1a. Objectives (from AD-416)
Our objective is to identify and utilize exotic germplasm to improve U.S. soybean productivity. We will deliver 1) high yielding lines derived from exotic germplasm that are available to all U.S. soybean breeders developing new cultivars, 2) quantitative trait loci (QTL) affecting yield with the positive allele derived from exotic germplasm and the DNA markers associated with these loci, and 3) lines derived from exotic germplasm that will improve the yield and seed quality in the Early Planting Production System of the mid-south.
1b. Approach (from AD-416)
High-yielding experimental lines will be developed from exotic germplasm to expand the genetic base and accelerate the rate of yield improvement of soybean production in the U.S. This breeding project will use over 150 soybean introductions and many experimental lines derived from these introductions in past USB projects.

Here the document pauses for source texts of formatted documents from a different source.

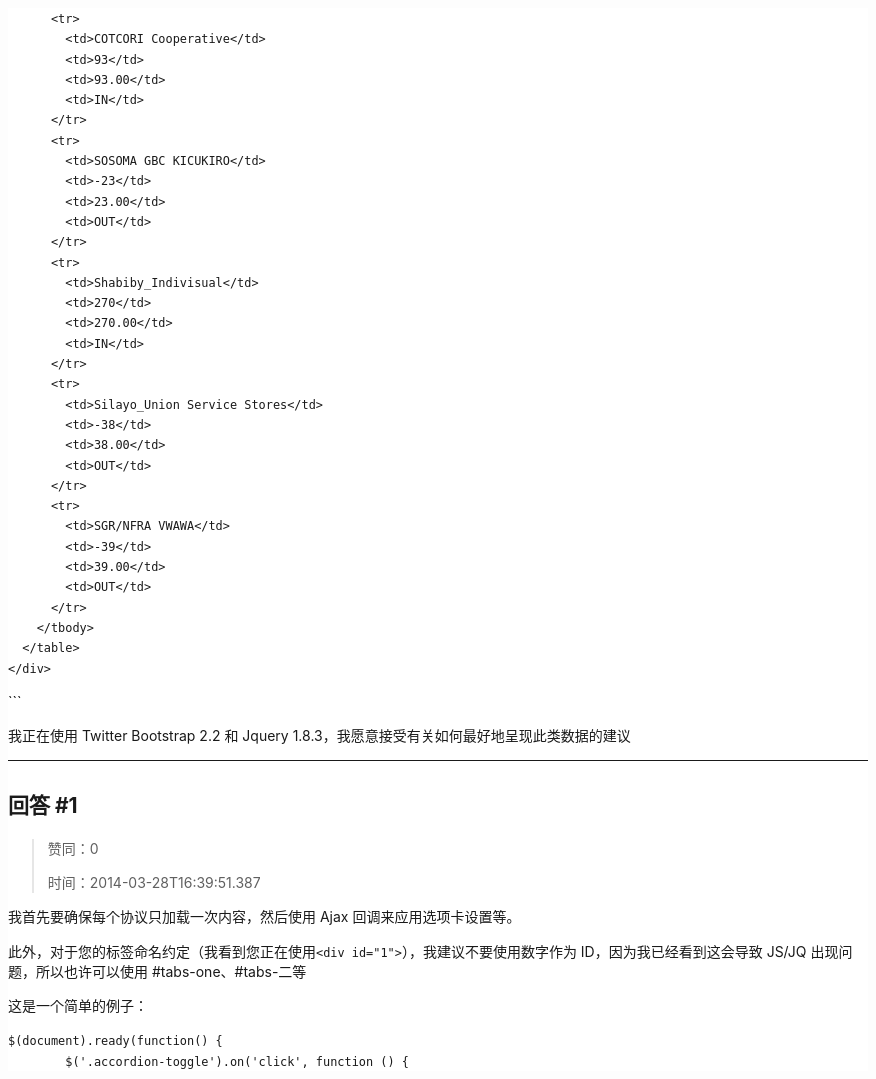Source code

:           <tr>
            <td>COTCORI Cooperative</td>
            <td>93</td>
            <td>93.00</td>
            <td>IN</td>
          </tr>
          <tr>
            <td>SOSOMA GBC KICUKIRO</td>
            <td>-23</td>
            <td>23.00</td>
            <td>OUT</td>
          </tr>
          <tr>
            <td>Shabiby_Indivisual</td>
            <td>270</td>
            <td>270.00</td>
            <td>IN</td>
          </tr>
          <tr>
            <td>Silayo_Union Service Stores</td>
            <td>-38</td>
            <td>38.00</td>
            <td>OUT</td>
          </tr>
          <tr>
            <td>SGR/NFRA VWAWA</td>
            <td>-39</td>
            <td>39.00</td>
            <td>OUT</td>
          </tr>
        </tbody>
      </table>
    </div>
  </div>
</div> 
```

我正在使用 Twitter Bootstrap 2.2 和 Jquery 1.8.3，我愿意接受有关如何最好地呈现此类数据的建议

* * *

## 回答 #1

> 赞同：0
> 
> 时间：2014-03-28T16:39:51.387

我首先要确保每个协议只加载一次内容，然后使用 Ajax 回调来应用选项卡设置等。

此外，对于您的标签命名约定（我看到您正在使用`<div id="1">`），我建议不要使用数字作为 ID，因为我已经看到这会导致 JS/JQ 出现问题，所以也许可以使用 #tabs-one、#tabs-二等

这是一个简单的例子：

```
$(document).ready(function() {      
        $('.accordion-toggle').on('click', function () {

These introductions include modern Asian varieties that are unrelated to U.S. cultivars, diverse primitive varieties that predate scientific plant breeding, and wild soybean. The number of exotic lines that we are using exceeds the total number of all the ancestral lines, regardless of the size of their contribution, of all of the current varieties grown in the U.S. Our projects are located in all major soybean-growing regions of the U.S. so that new genes for increasing yield from exotic germplasm will be accessible to soybean breeders and eventually soybean farmers in every soybean-producing state. We will also be testing exotic germplasm and lines derived from exotic germplasm in the Early Planting Production System of the mid-south to select for high yield and improved germination rates in the harvested seeds. Concurrently with developing high yielding experimental lines, we are developing sets of lines (mapping populations) that will allow us to begin the process of identifying specific genes (quantitative trait loci, QTL) from exotic germplasm that can increase yield of commercial varieties and then to confirm those QTL in independent populations.
3. Progress Report
We made available for distribution to all public soybean breeders 58 heterogeneous inbred populations, in maturity groups II, III and IV, derived from exotic germplasm and selected for high yield. These lines were derived from 24 exotic parents. Seeds were sent to 8 public soybean breeders. In the 2010 Uniform Preliminary IIB Test - Northern Region, LG08-3838 ranked third of 29 entries for yield. It has a pedigree that includes two introductions not previously used in U.S. soybean breeding that have been in the USDA Soybean Germplasm Collection for over 50 years. In the 2010 Uniform Preliminary IIIB Test - Northern Region, LG07-2309 and LG06-2284 ranked second and fourth of 26 entries for yield. LG06-2284 has 50% of its pedigree derived from 6 exotic parents and LG07-2309 has 12% of its pedigree from wild soybean. In the 2010 Uniform IV Test - Northern Region, LG07-5798 ranked first of 13 entries yielding statistically more than the highest yielding cultivar in the test. LG07-5798 has 50% of its pedigree derived from 2 Chinese introductions A population of 153 lines from the cross of LG98-1605 x LD00-3309 was planted in yield tests at 6 locations to identify yield QTL. LG98-1605 has a pedigree that is 100% exotic germplasm including PI 28331, PI 253665D, PI 361064, and PI 384469A.This is the second year of testing for this population. In 2010 in cooperative tests with private industry, we identified 57 of 255 lines tested that numerically exceeded the yield of the check variety in the test. The pedigrees of these highest yielding lines ranged from 25 to 87% exotic germplasm and included 3 wild soybean accessions. Activities of this project are monitored through quarterly reports, an annual planning meeting, and periodic phone calls and e-mails.